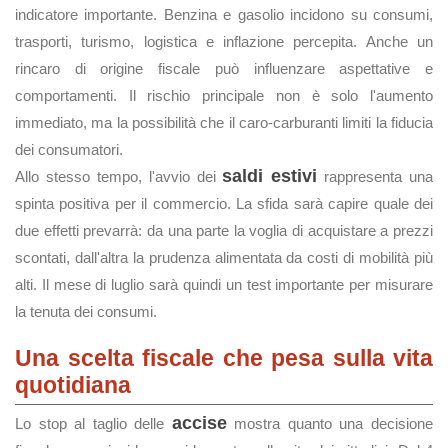
indicatore importante. Benzina e gasolio incidono su consumi,
trasporti, turismo, logistica e inflazione percepita. Anche un
rincaro di origine fiscale può influenzare aspettative e
comportamenti. Il rischio principale non è solo l'aumento
immediato, ma la possibilità che il caro-carburanti limiti la fiducia
dei consumatori.
saldi estivi
Allo stesso tempo, l'avvio dei
rappresenta una
spinta positiva per il commercio. La sfida sarà capire quale dei
due effetti prevarrà: da una parte la voglia di acquistare a prezzi
scontati, dall'altra la prudenza alimentata da costi di mobilità più
alti. Il mese di luglio sarà quindi un test importante per misurare
la tenuta dei consumi.
Una scelta fiscale che pesa sulla vita
quotidiana
accise
Lo stop al taglio delle
mostra quanto una decisione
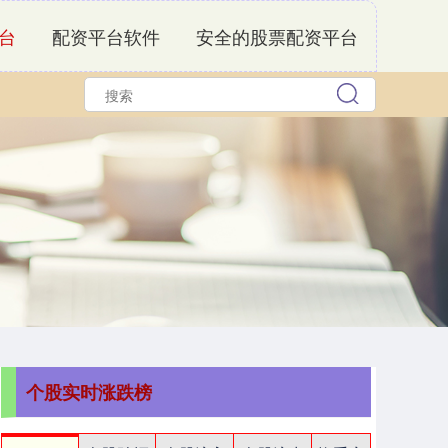
台
配资平台软件
安全的股票配资平台
个股实时涨跌榜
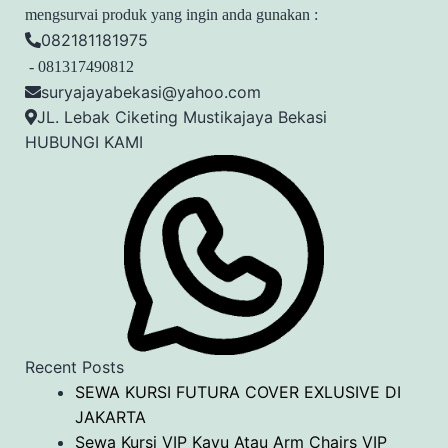
mengsurvai produk yang ingin anda gunakan :
082181181975
- 081317490812
suryajayabekasi@yahoo.com
JL. Lebak Ciketing Mustikajaya Bekasi
HUBUNGI KAMI
Recent Posts
SEWA KURSI FUTURA COVER EXLUSIVE DI
JAKARTA
Sewa Kursi VIP Kayu Atau Arm Chairs VIP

===============

**HOW TO COMPLETE THIS TASK**
When you reach the line holding "rappresenta una" in the records above, begin reproducing exactly, stop after the line holding "Lo stop al taglio delle", and output nothing else.

**RESPONSE TO THIS EXERCISE**
rappresenta una
spinta positiva per il commercio. La sfida sarà capire quale dei
due effetti prevarrà: da una parte la voglia di acquistare a prezzi
scontati, dall'altra la prudenza alimentata da costi di mobilità più
alti. Il mese di luglio sarà quindi un test importante per misurare
la tenuta dei consumi.
Una scelta fiscale che pesa sulla vita
quotidiana
accise
Lo stop al taglio delle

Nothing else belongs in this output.